Intervista ai microfoni di TuttoC.com per il tecnico Mario Petrone, intervenuto per commentare gli ultimi temi sul mondo Serie C.
Partiamo dalle vittorie di Vicenza, Arezzo e Benevento che ottengono la Serie B.
“Le squadre indicate come favorite a inizio anno hanno rispettato i pronostici, conquistando delle promozioni meritatissime. Soltanto l’Arezzo ha avuto qualche difficoltà nel finale ma poi i valori sono emersi e hanno mostrato tutte le loro qualità”.
Le note dolenti della stagione: chi l'ha delusa?
“Le sorprese in negativo direi siano le retrocesse, oltre il Rimini. Alcune società non credevo avrebbero avuto queste difficoltà, parliamo di piazze importanti che portano tanta gente allo stadio. Il Trapani spera nei playout ma la vedo dura possano vincere il ricorso, è passato troppo tempo”.
Quest'anno si disputa un solo playout, fioccano le promozioni dirette per la distanza di punti in classifica.

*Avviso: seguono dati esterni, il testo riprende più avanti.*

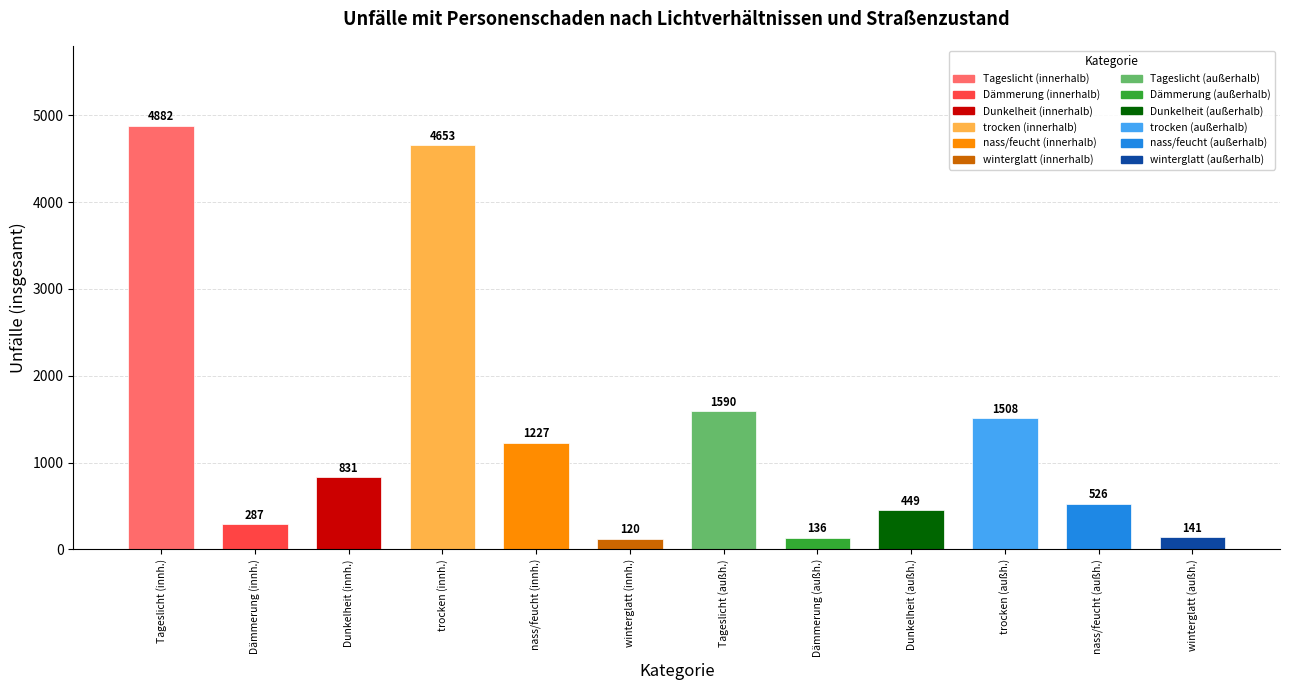

Is it true that the value at Tageslicht (innh.) is 1228?

False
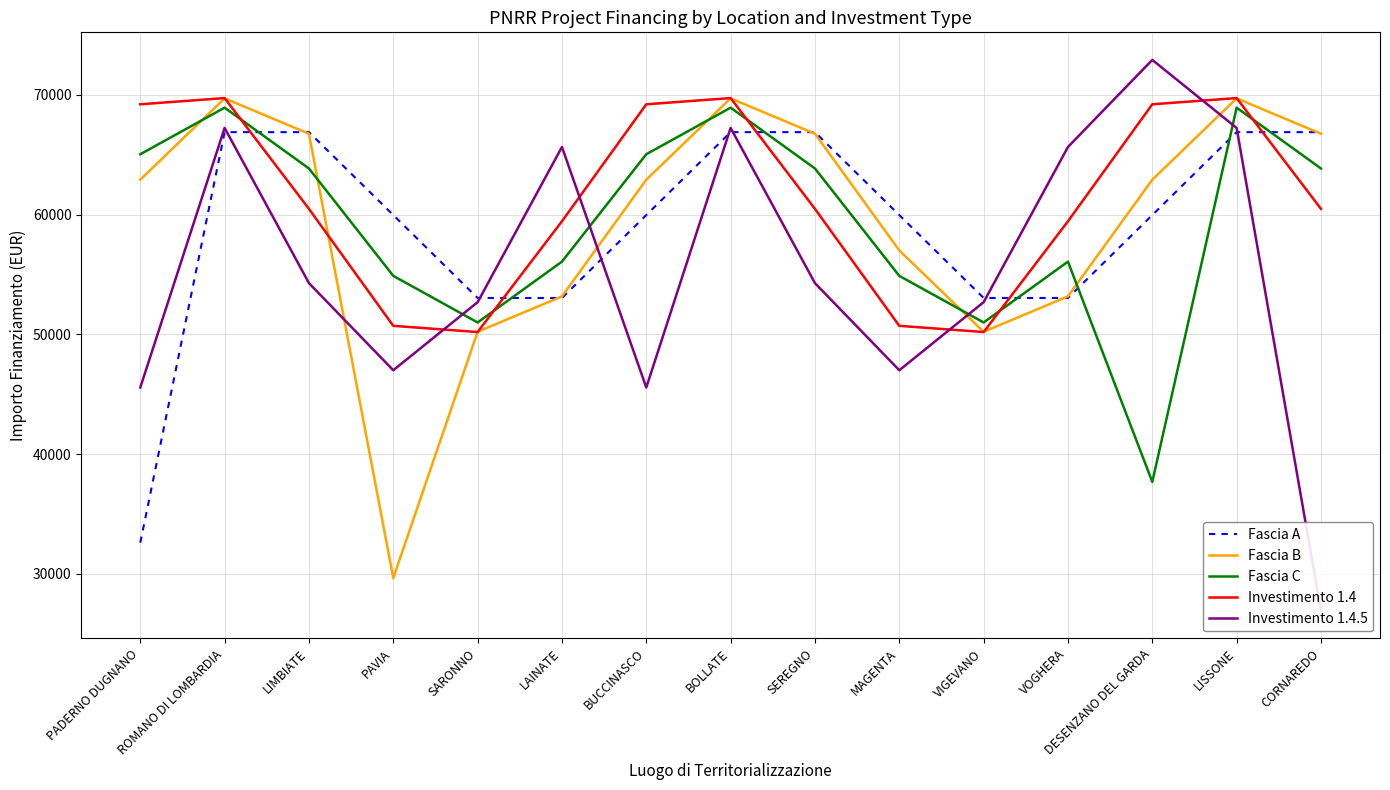

Rank the series at LISSONE from highest to lowest value.

Investimento 1.4, Fascia B, Fascia C, Investimento 1.4.5, Fascia A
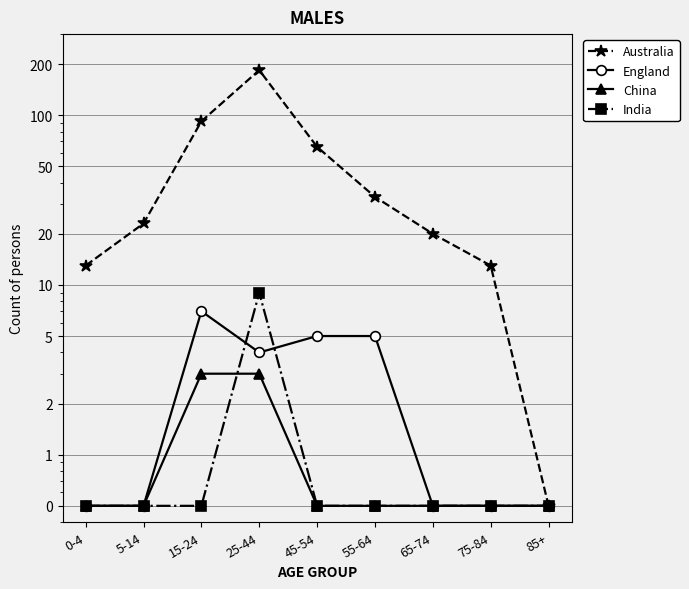

Where do China and India first cross each other?

15-24 and 25-44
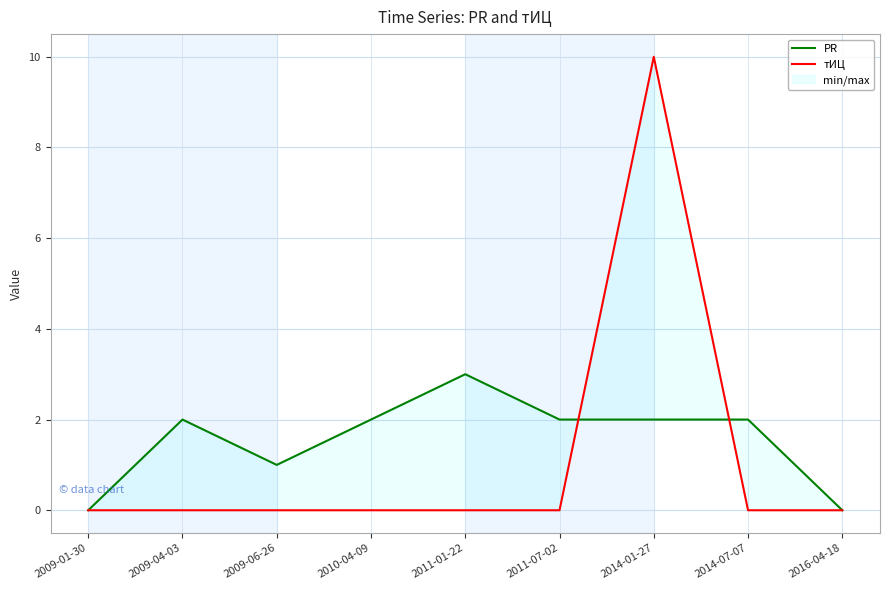

Reading right to left, what are all the values shown in this chart?

PR: 2016-04-18=0	2014-07-07=2	2014-01-27=2	2011-07-02=2	2011-01-22=3	2010-04-09=2	2009-06-26=1	2009-04-03=2	2009-01-30=0
тИЦ: 2016-04-18=0	2014-07-07=0	2014-01-27=10	2011-07-02=0	2011-01-22=0	2010-04-09=0	2009-06-26=0	2009-04-03=0	2009-01-30=0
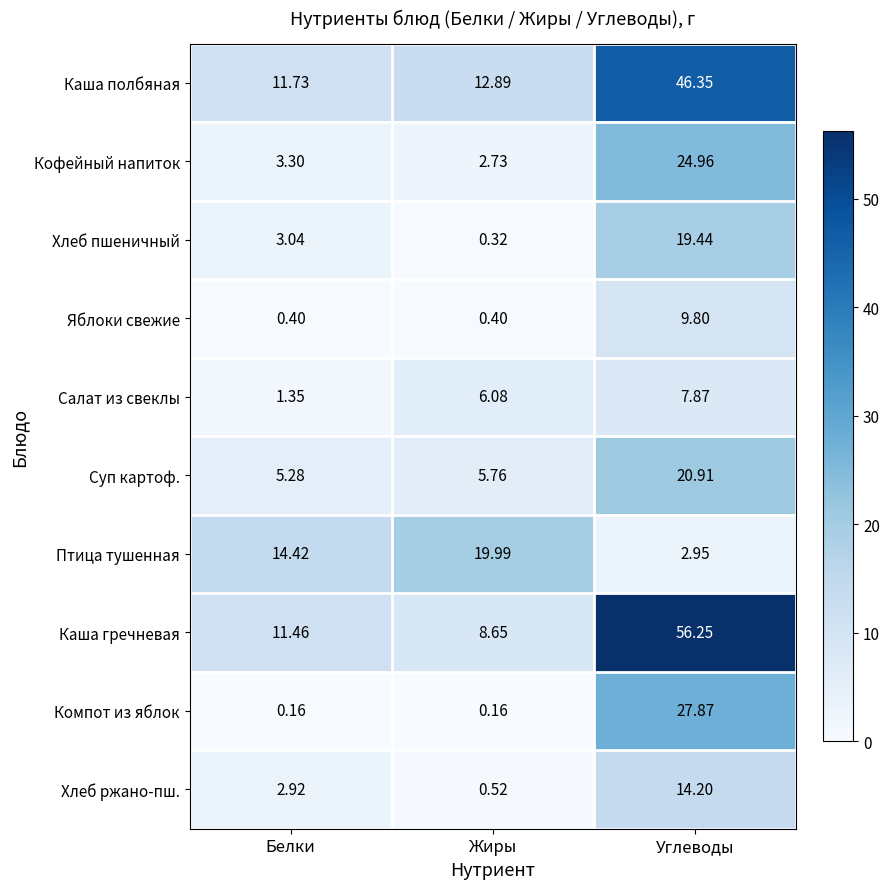

Rank the categories by Каша гречневая value from highest to lowest.

Углеводы, Белки, Жиры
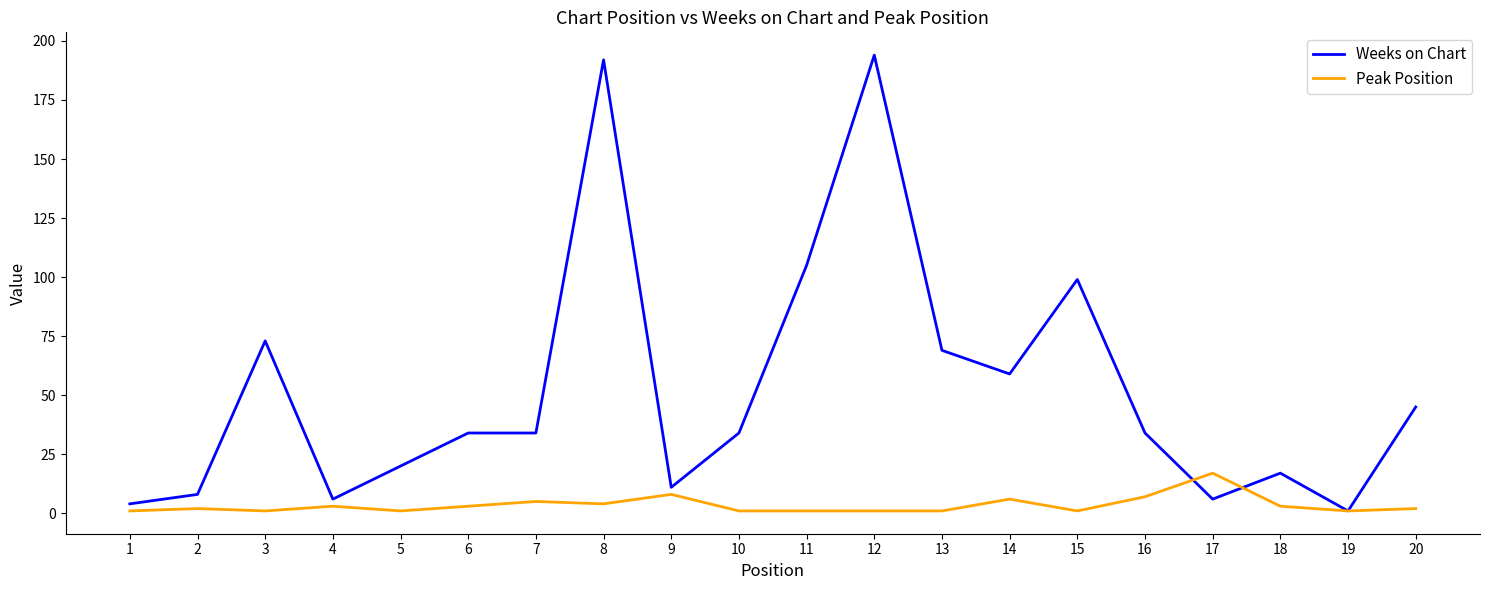

List the series in order of their overall mean, highest first.

Weeks on Chart, Peak Position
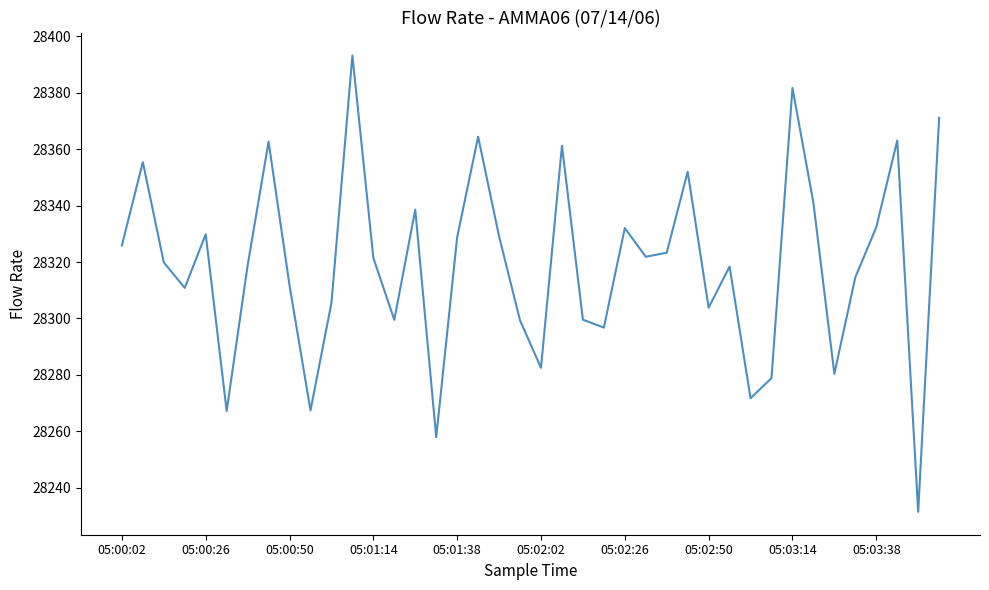

What is the maximum value shown in the chart?

28393.3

“Vuol dire che è stata un’annata storta, andata male anche fuori dal campo. È successo qualcosa di grave, difficile dirlo senza vivere la quotidianità. Non vedo Foggia, Siracusa o Pro Patria come formazioni da retrocessione diretta. Risalire non è mai facile, servono continuità, programmazione e una società virtuosa. Non sarà semplice per nessuno di loro.
Non ha fatto bene neanche la Torres, che si gioca il tutto contro il Bra.
"Non avrei mai immaginato un percorso del genere, ho ancora negli occhi quanto fatto 2 anni fa. Ci si sarebbe sicuramente atteso qualcosa di diverso, sono stati sfortunati nell’ultima giornata. Ha comunque tutti i mezzi per poter centrare la salvezza. Rispetto al Bra, lo dicono i numeri, ha qualcosa in più. Occhio però ai piemontesi, che in C hanno dimostrato di poterci stare. Uno scontro difficile, nel doppio confronto il fattore campo può favorire la Torres”.
Chiudiamo con i playoff: ha una favorita?
“Per quello che ho potuto vedere durante la stagione, oltre che per organico e brillantezza fisica, credo che l’Ascoli abbia qualcosa in più rispetto alle altre. Occhio, ovviamente, anche a Brescia, Catania e Salernitana, la vincitrice sarà tra queste 4 anche se, ripeto, i marchigiani partono avanti”.